Further, I might mention, The use of one Material Parameter such as Gloss for an entire model, which can be fed in as a Shader Uniform parameter, has often made simulated 3D models seem fake, because different parts of the same mesh could represent different types of surface. I.e., if we wanted the model to appear ‘woody’, the entire model would need to be woody, or not so.
If it has become accepted to feed our Fragment Shader numerous texture images as input, then we can also assign a material-texture, one color-channel of which can define how much Gloss each Fragment is supposed to receive, so that one part of the same mesh can appear more glossy than other parts.
I am sure the reader has played games, in which a single model represents a person, but several regions of which represent combat-equipment while others represent skin. The combat-equipment is supposed to be more metallic or glossy, than the skin is…
But at that point were are contemplating the fabled ‘Uber-shader‘, that everybody talks about, but which we should actually avoid trying to implement.
IF the model was not tangent-mapped, there is a way to fake that. Properly, the Tangent Vector defines which direction in Model Space corresponds to the U texture coordinate. We can just insert the assumption that our 3D application has a special coordinate – like the North Pole of the Earth – and that the Tangent Vector is always assumed to run parallel to the equator, while the Bitangent always points True North, along the surface of the Earth.
The trick would be to form a cross-product, of the special vector by the real, Normal Vector, and to normalize that, to obtain tangent. And then we would re-cross the Normal Vector with this pseudo-tangent, to obtain bitangent. Of course this would fail at points on the model surface which point exactly along the special direction.
Ideally, in the case of scene-geometry, this special direction would point straight up off the ground, which, depending on which rendering system we are using, is either the (Y) or the (Z) world-coordinate. We would be careful not to render the ground or the ceilings with a Tangent-Mapping shader in that case, only walls.
When performing the Gram-Schmidt orthonormalization in this context, it is important to use the output vector v1 as a starting point, which we want most reliably. This would be the texture-(Z) component. That way, if the other vectors end up exactly parallel, the process will reduce them to zero.
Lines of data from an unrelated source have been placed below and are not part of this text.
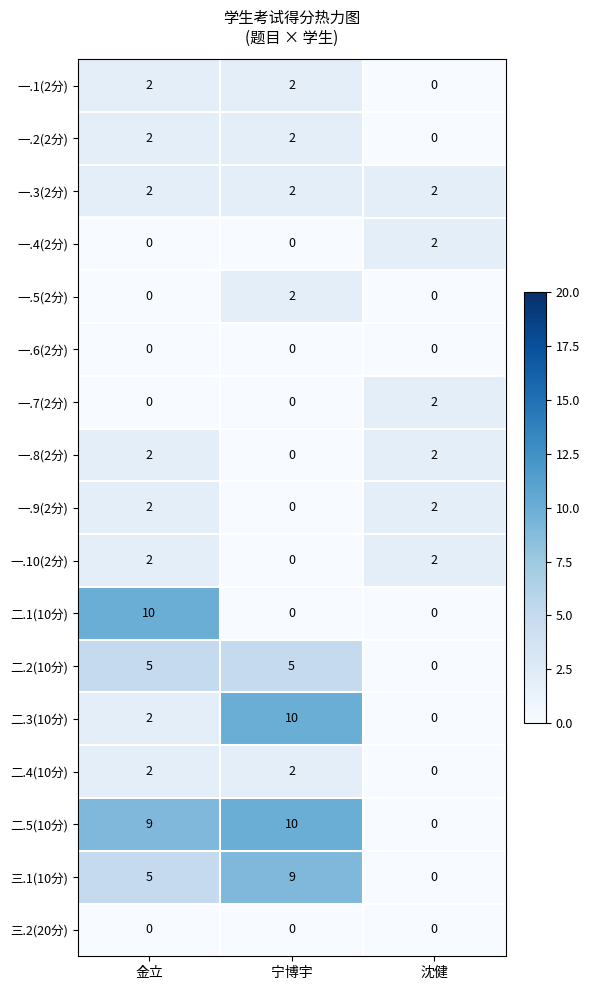

How many series are shown in this chart?

17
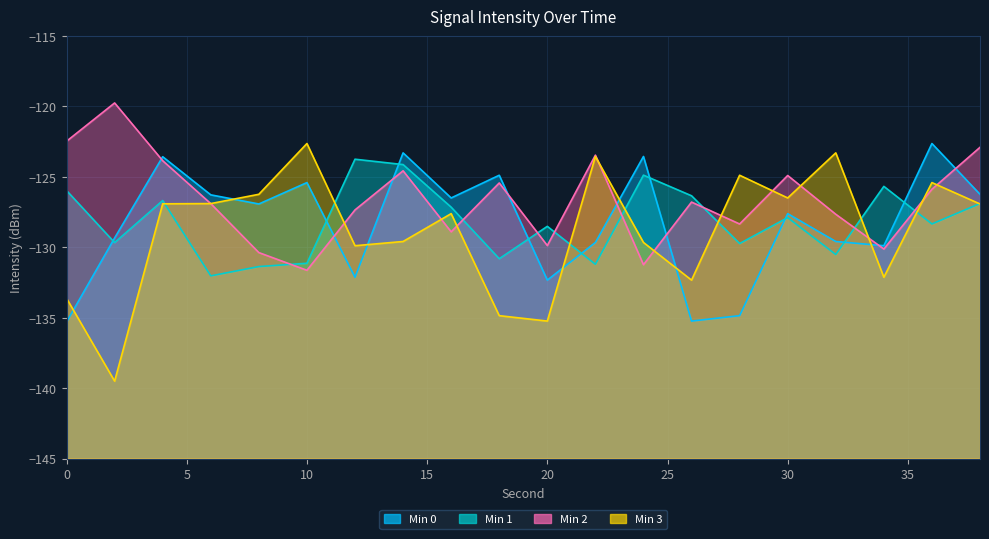

How many categories are shown in the chart?

20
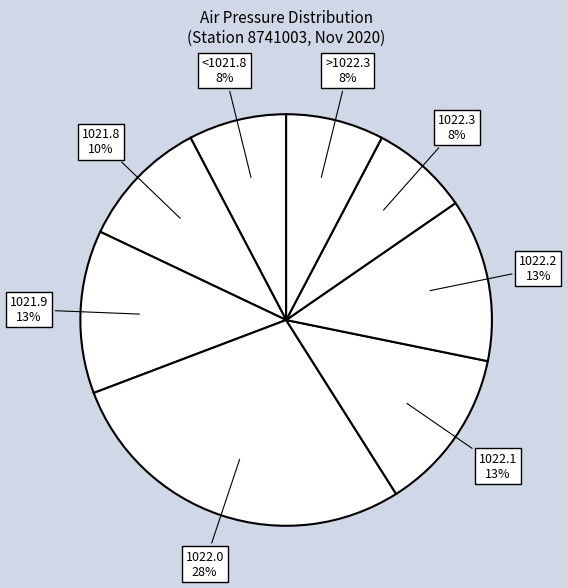

Does any single category account for the majority?

No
And if texture- (X) and (Y) are in fact zero, the worst outcome will be a flat-shaded surface – maybe as opposed, to a black surface?
The other modification to Gram-Schmidt which I would mention, which reduces the amount of GPU computation required, is that as soon as u1 has been recomputed, it is made a unit vector. Then, when the u2 component of the matrix is being recomputed, the dot product of u1 with v2 also forms the exact scalar-product of u1, which must be subtracted from v2 to leave u2 , which is again normalized as soon as it is determined. Therefore, the dot-products of u1 and u2, with v3, will again become the exact scalar-products of u1 and u2 which must be subtracted from v3, to leave u3 … Gram-Schmidt does not presume, that the resulting vectors u1, u2, or u3, need to be unit vectors.